▸ INPUT DATA:

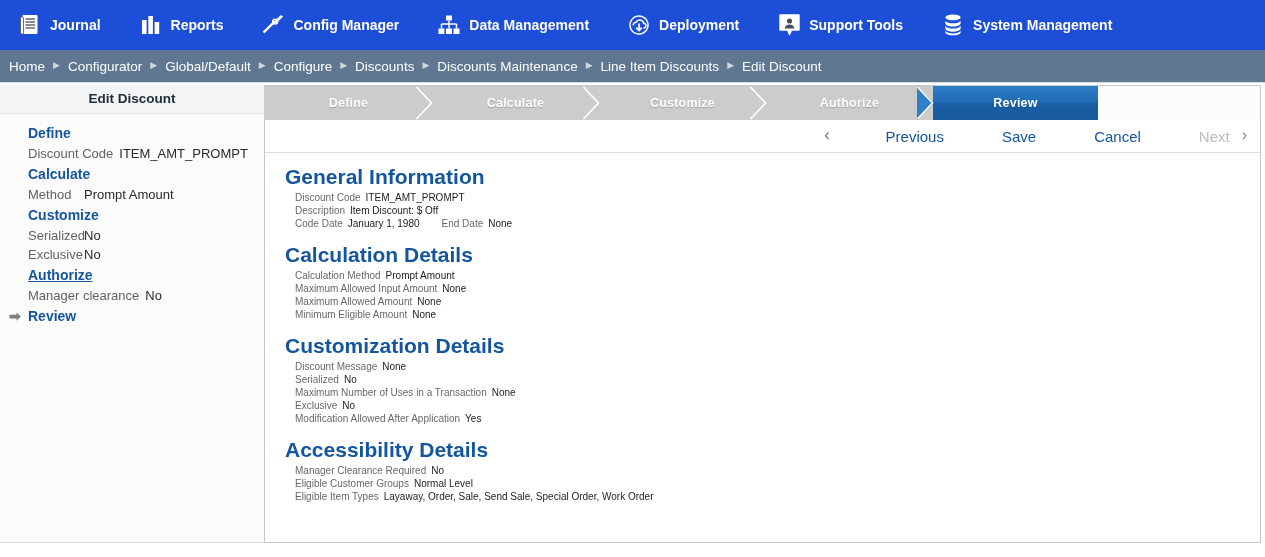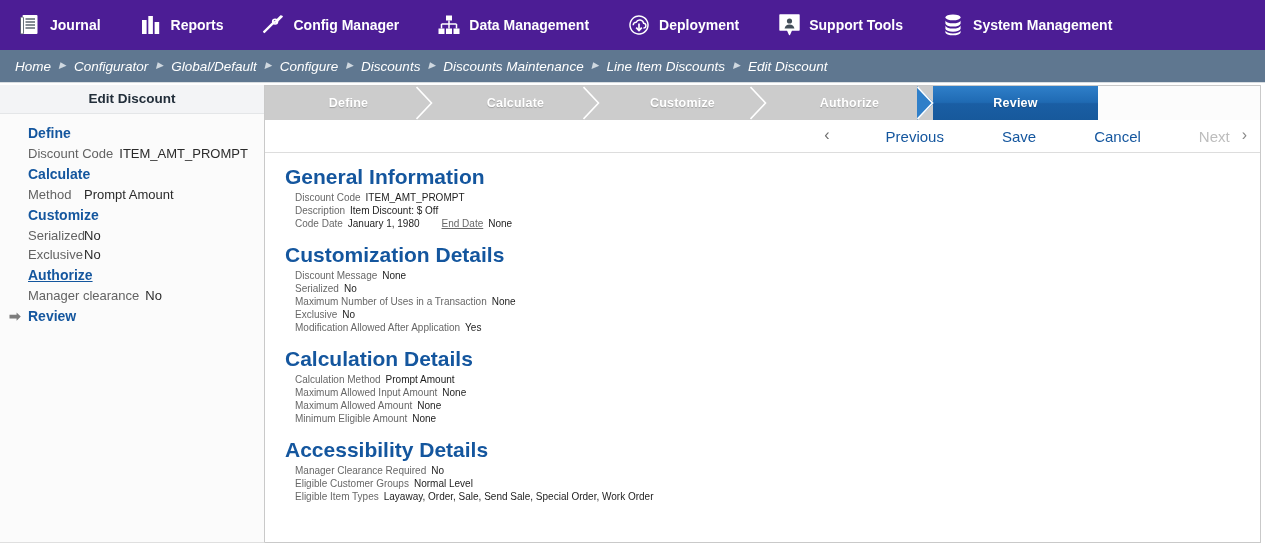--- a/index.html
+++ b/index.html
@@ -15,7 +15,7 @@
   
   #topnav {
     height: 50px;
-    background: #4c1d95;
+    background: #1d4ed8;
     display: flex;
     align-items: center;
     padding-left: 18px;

▸ YOUR INSTRUCTIONS: Nothing is wanted except the number of lines in the entries above that include the word "background".

▸ WRITTEN ANSWER: 2